Sharing Memories (Week 38): Leaving Home & Some Bad MemoriesThese weekly blogging prompts have at times elicited smiles, laughs and a few reminiscing tears. But this one, well, it’s difficult to put down to the written word just what I could, or should, share.
So, I simply drew straws [in my mind], and this is what I have come up with.
Most everyone who knows me, knows that I was married at an early age. I was only 16 years old when I married the man [boy] I thought I wanted to grow old with.
The marriage lasted for 15 years. It was not a pleasant marriage. Oh, don’t get me wrong, there were good times, and five beautiful and wonderful children came of that marriage.
But… it was rife with physical and emotional abuse. And eventually, life threatening.
I won’t go into all the details, but let me share this, in the hopes that no other young woman will ever let herself go through what I did.
I don’t suppose I need to tell you, my parents were not thrilled with my giving up a college education to get married. My Dad was empathetic, but Mom? Well, the very last words she spoke to me before I walked down the aisle of the church to marry my sweetheart was, “You make your bed and you’ll lie in it.”
I was too thrilled to be getting married to let her words ruin my day, or deter me.
13 days later he hit me for the first time. On Christmas Day.
And I know it may sound cliché but the truth is, he brainwashed me into believing that every time he hit, slapped, or punched me, I had done something to deserve it.
I was a young girl, a teenager, playing at being grown up. But I always took what my Mother said to be golden. And I kept my mouth shut, because, after all, she’d told me those famous last words! And with those words still ringing in my ears, my new husband brainwashed me with his. Making me feel guilty for the punishments he rained upon me.
So, why do I bare all of this for my children and grandchildren, and future generations to read? [Not to mention publicly on this blog!]
I want all young women to realize that even if their Mother, or their Father, seems to have the nonchalant attitude, giving them perhaps the same words my Mother gave me, they still love you and will protect you should you be facing abuse from a spouse. And if not, then turn to local support [women’s shelters, even the police if needed] and get out of the situation as fast as you can.
If I can impress one thing upon you it is this: If he hit you once, he WILL hit you again! And a man who will hit a woman [or vice versa!] is capable of taking it a step farther. They can take a life.

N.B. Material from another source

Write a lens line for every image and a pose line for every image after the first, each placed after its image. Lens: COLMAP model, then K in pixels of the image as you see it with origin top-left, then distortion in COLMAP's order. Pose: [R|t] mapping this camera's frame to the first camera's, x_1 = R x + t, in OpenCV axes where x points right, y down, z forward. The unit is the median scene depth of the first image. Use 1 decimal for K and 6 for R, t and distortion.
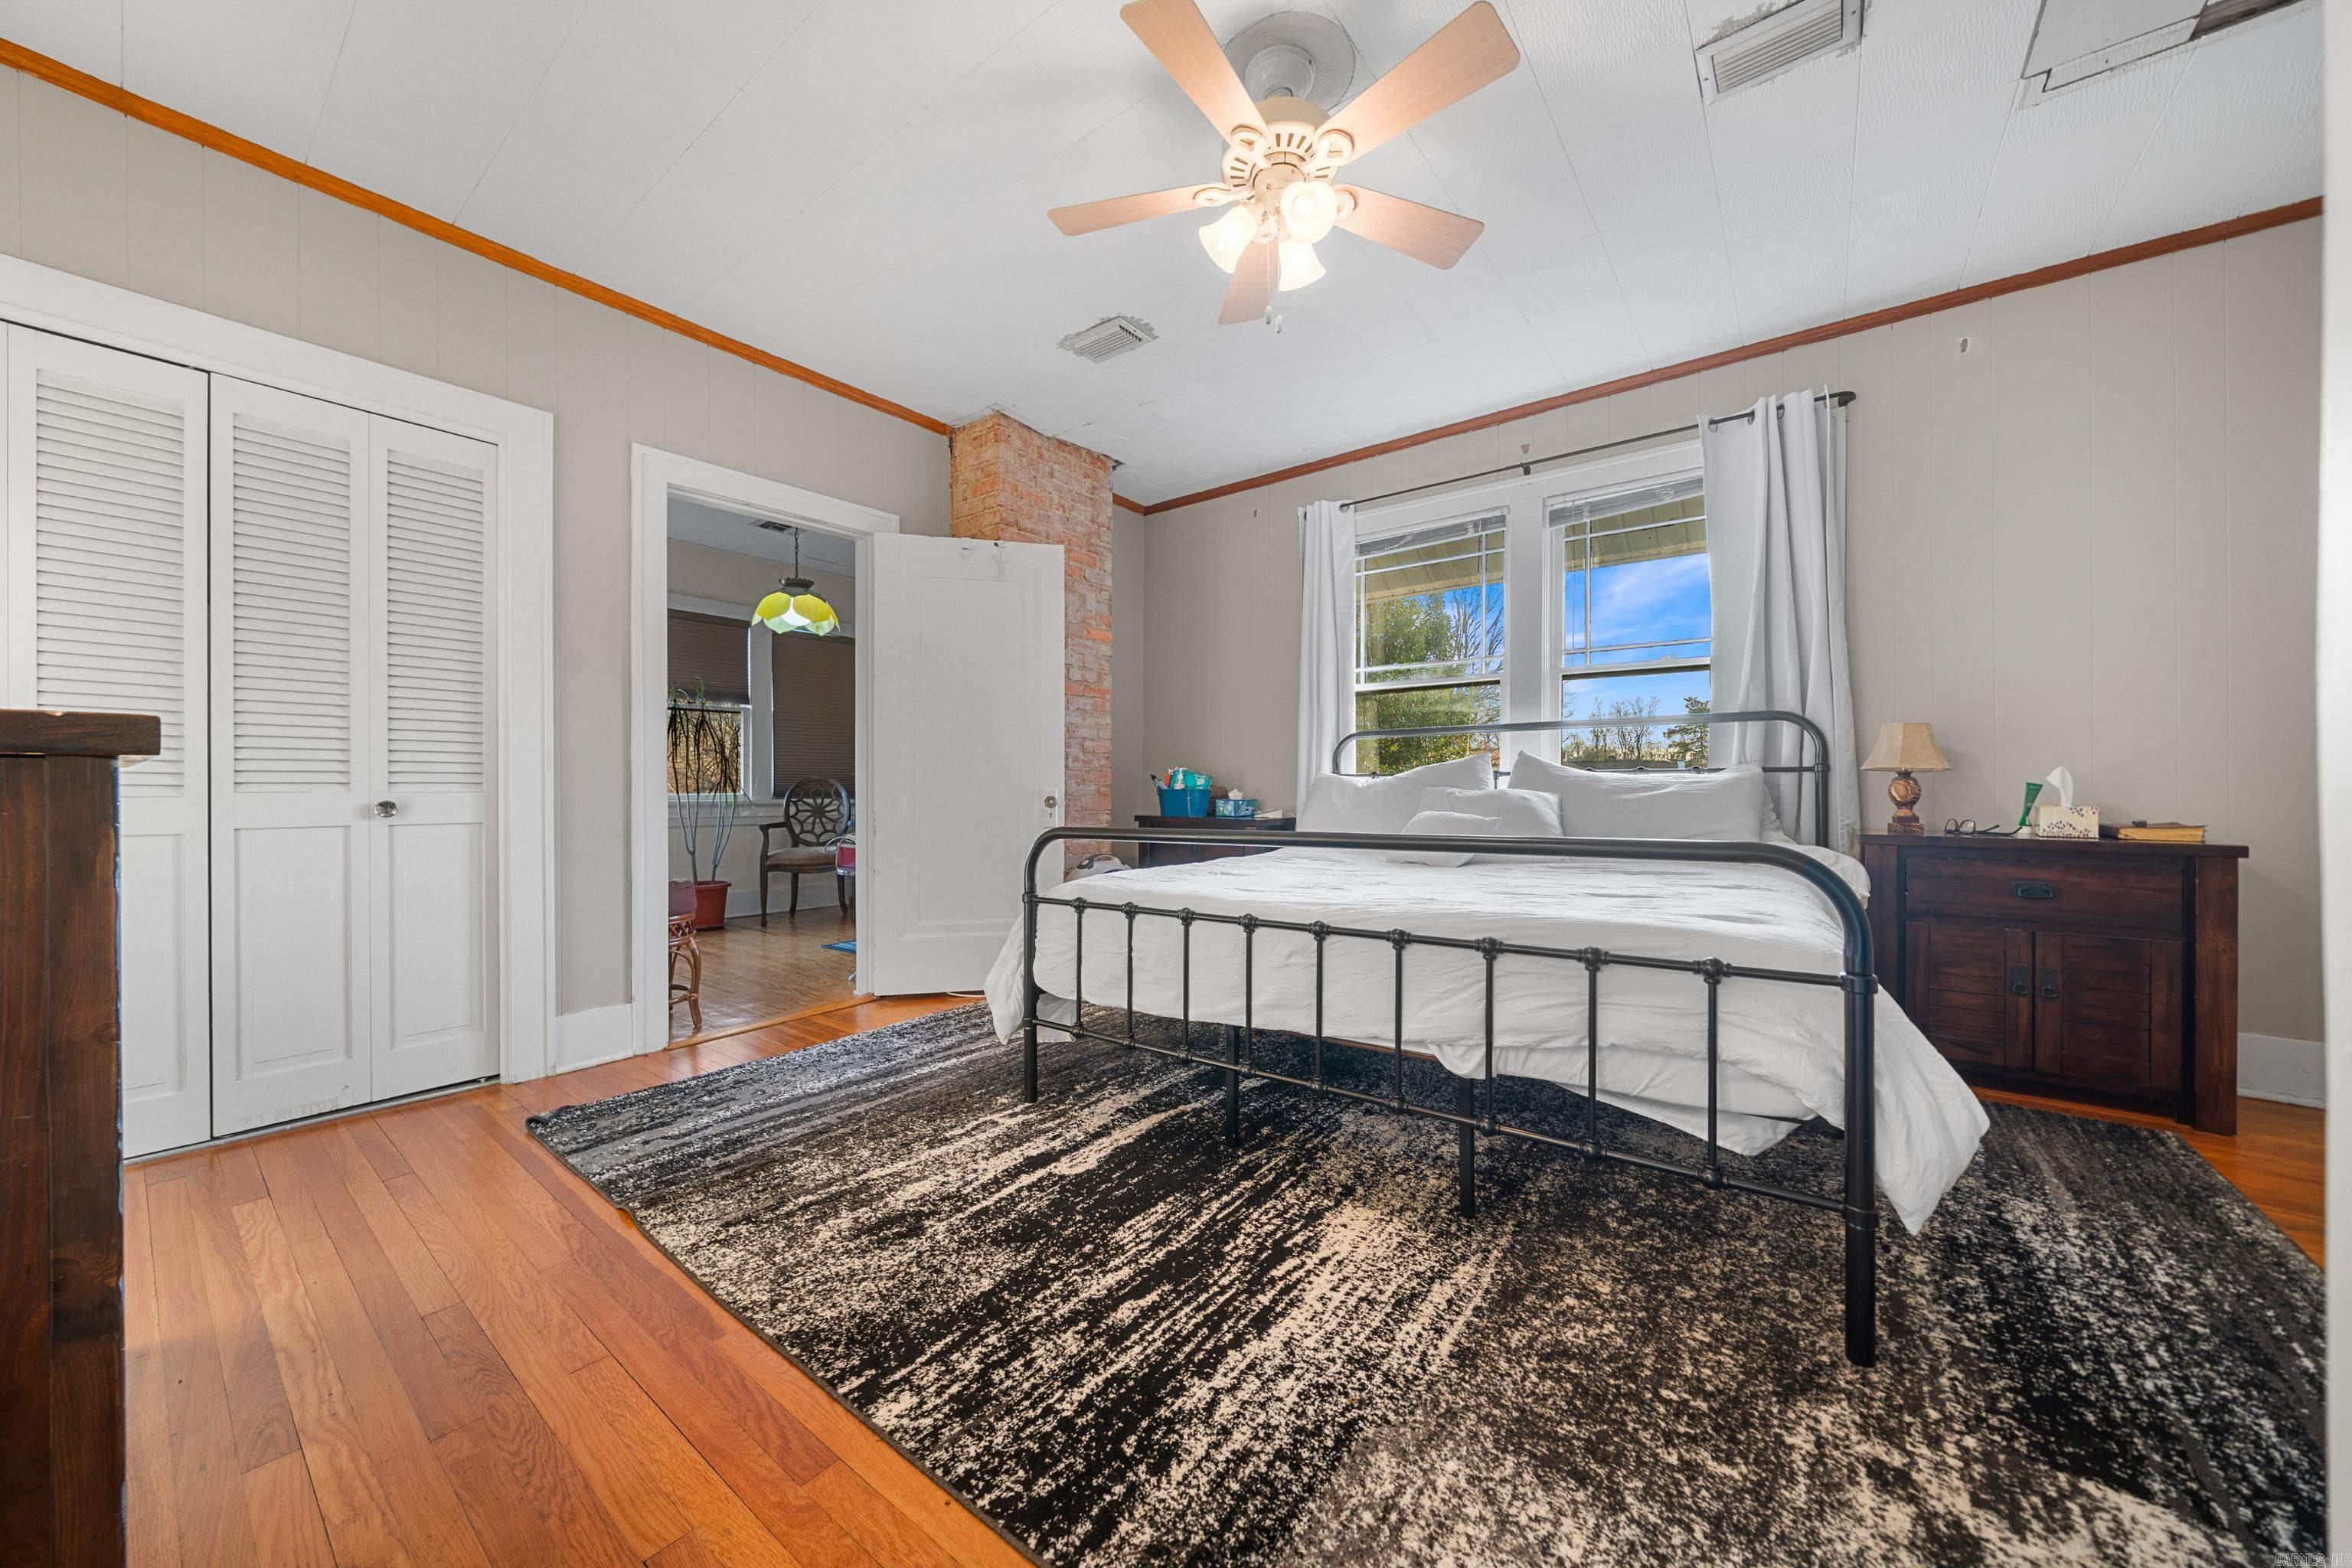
lens RADIAL K [[815.4, 0, 1189.2], [0, 815.4, 787.3], [0, 0, 1]] dist [-0.004781, -0.000221]
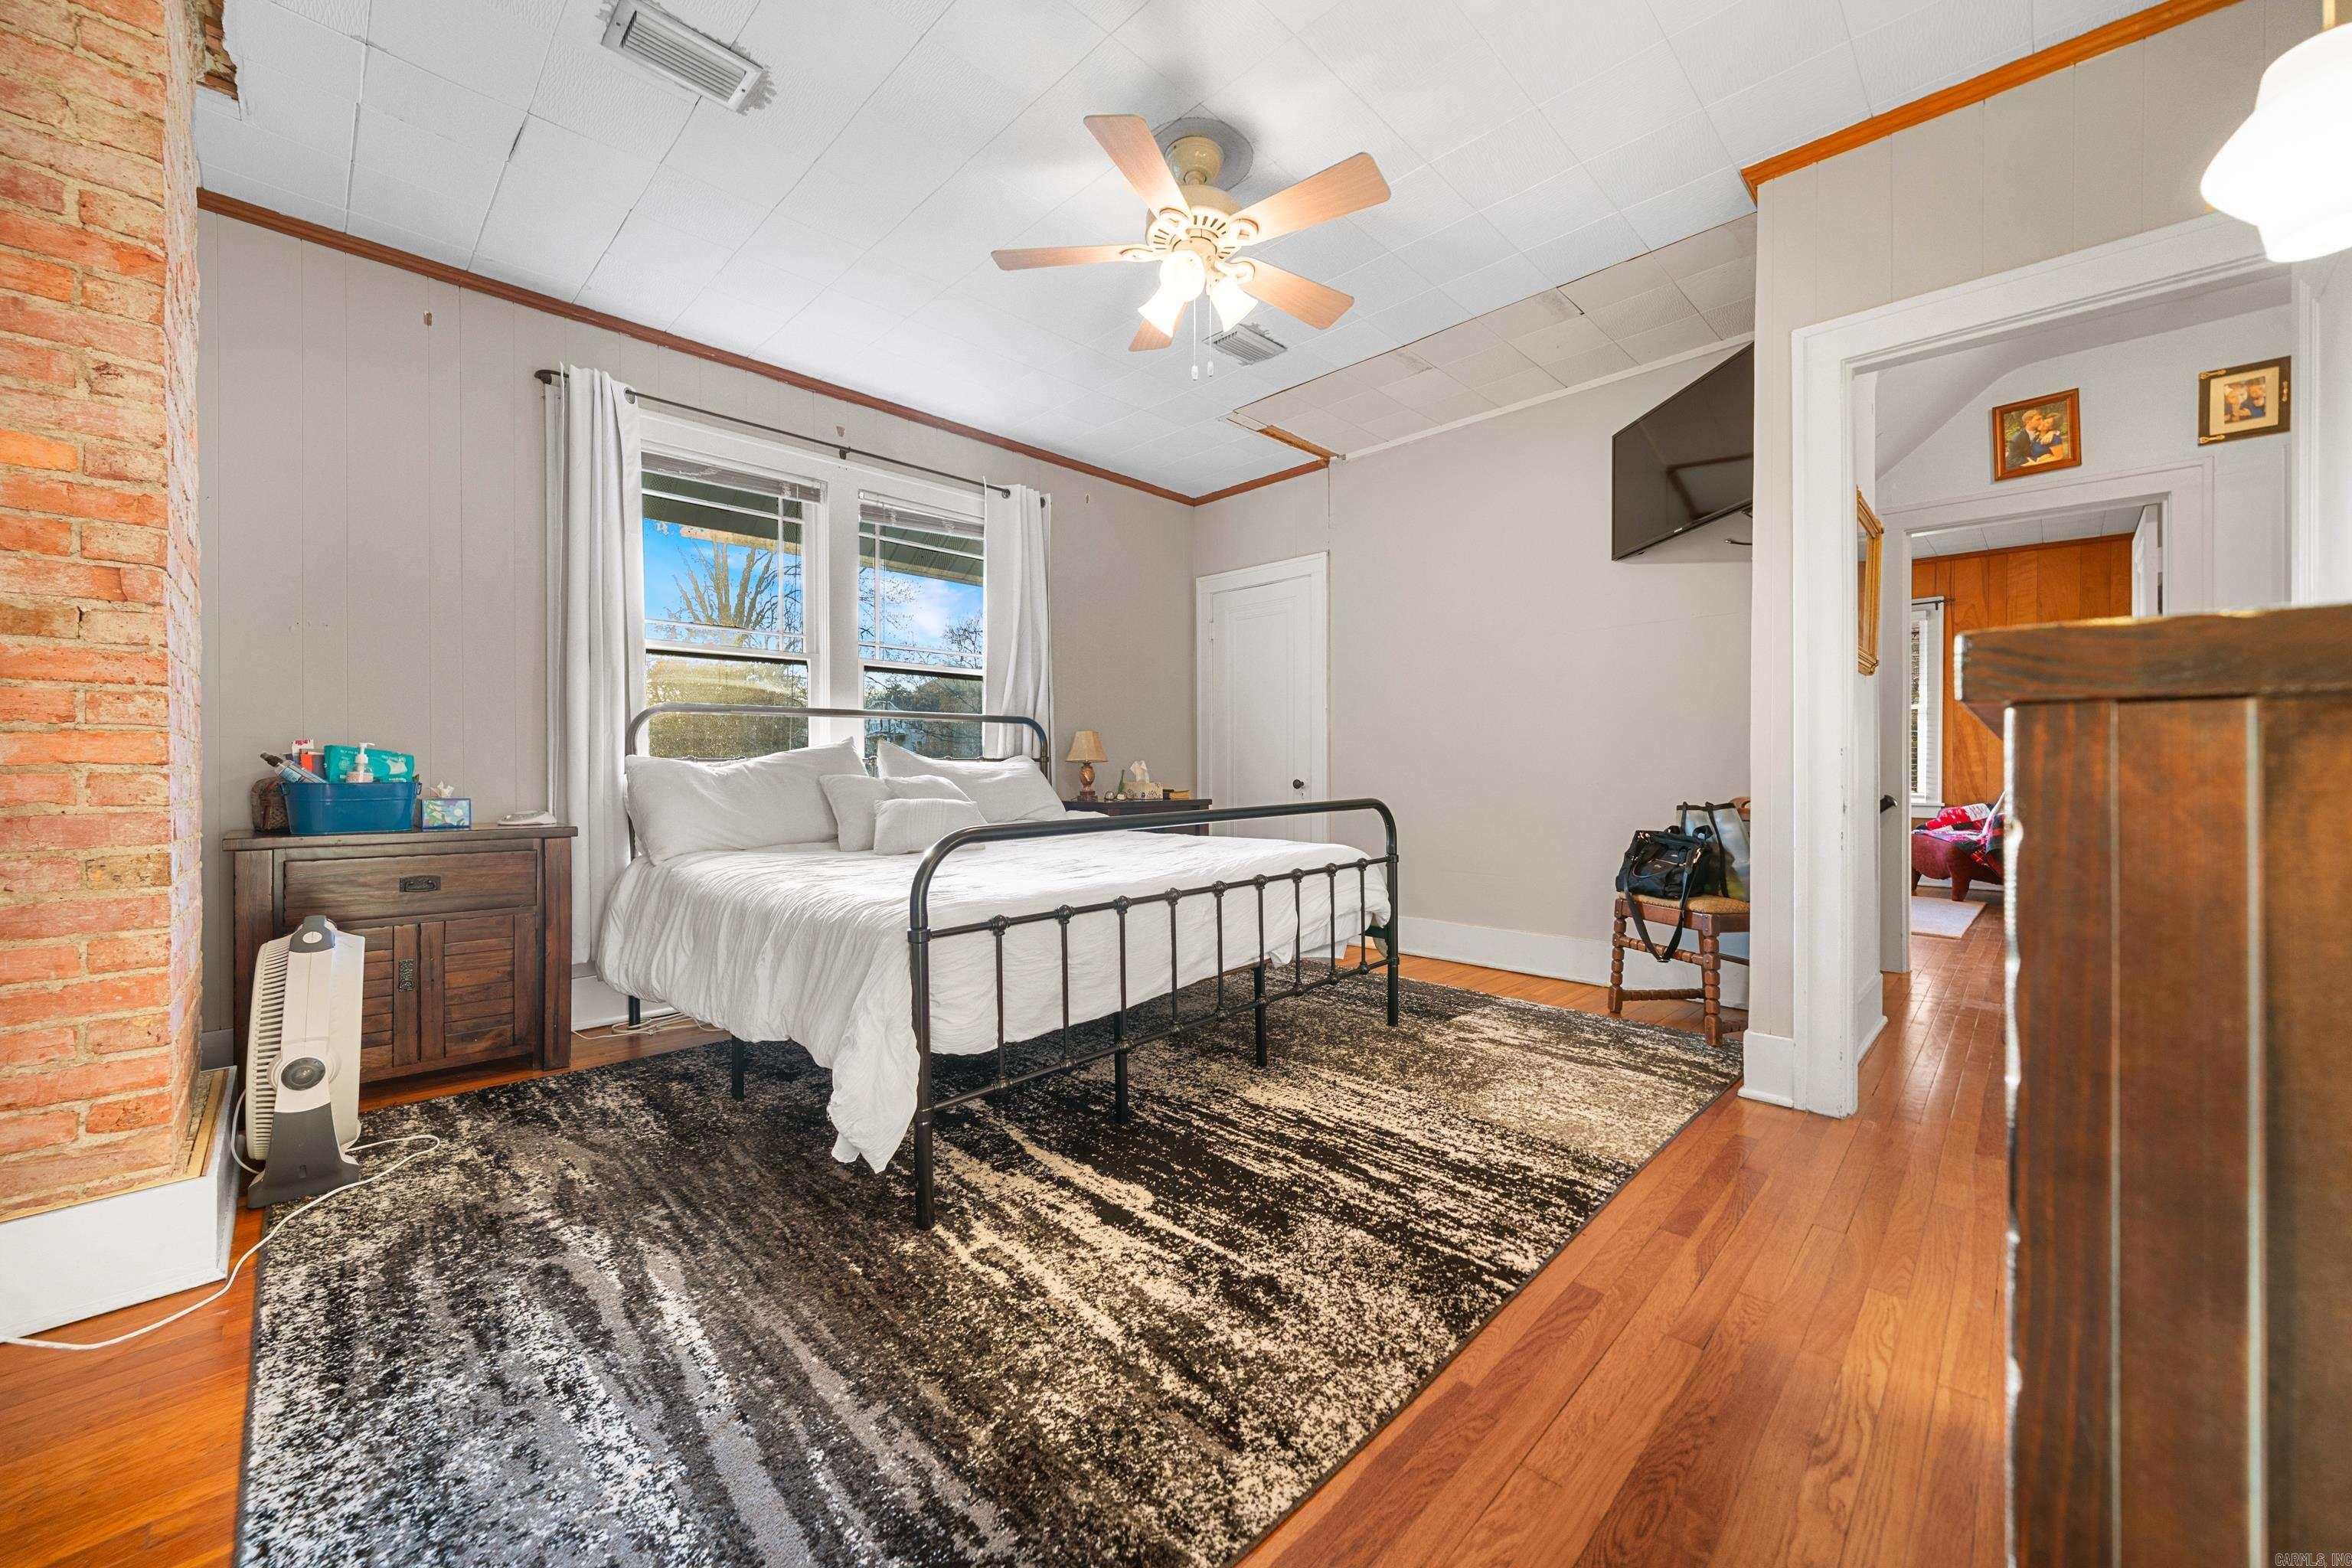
lens RADIAL K [[892.1, 0, 1184.3], [0, 892.1, 775.3], [0, 0, 1]] dist [-0.002195, -0.000061]
pose [[0.127253, -0.006783, 0.991847, -1.224625], [0.006412, 0.999961, 0.006016, -0.005088], [-0.991850, 0.005594, 0.127292, 0.906924]]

And me? I came home from work one day to find he had packed his bags and had them sitting by the door. When I asked what was happening, his response was that he had to go “find” himself.
My response? For the first time I was emboldened, and I replied, “Don’t let the door hit you in the backside on the way out!”
I am certain, knowing him like I did, that he wanted me to cry and beg him to stay. But I didn’t.
Get help. Leave!!! Protect yourself and your children.
Life is much, much too short to live in fear and pain.
Today? I will be celebrating my 15th anniversary to a wonderful, kind, loving man in Februay. And believe me, every day just gets better and better!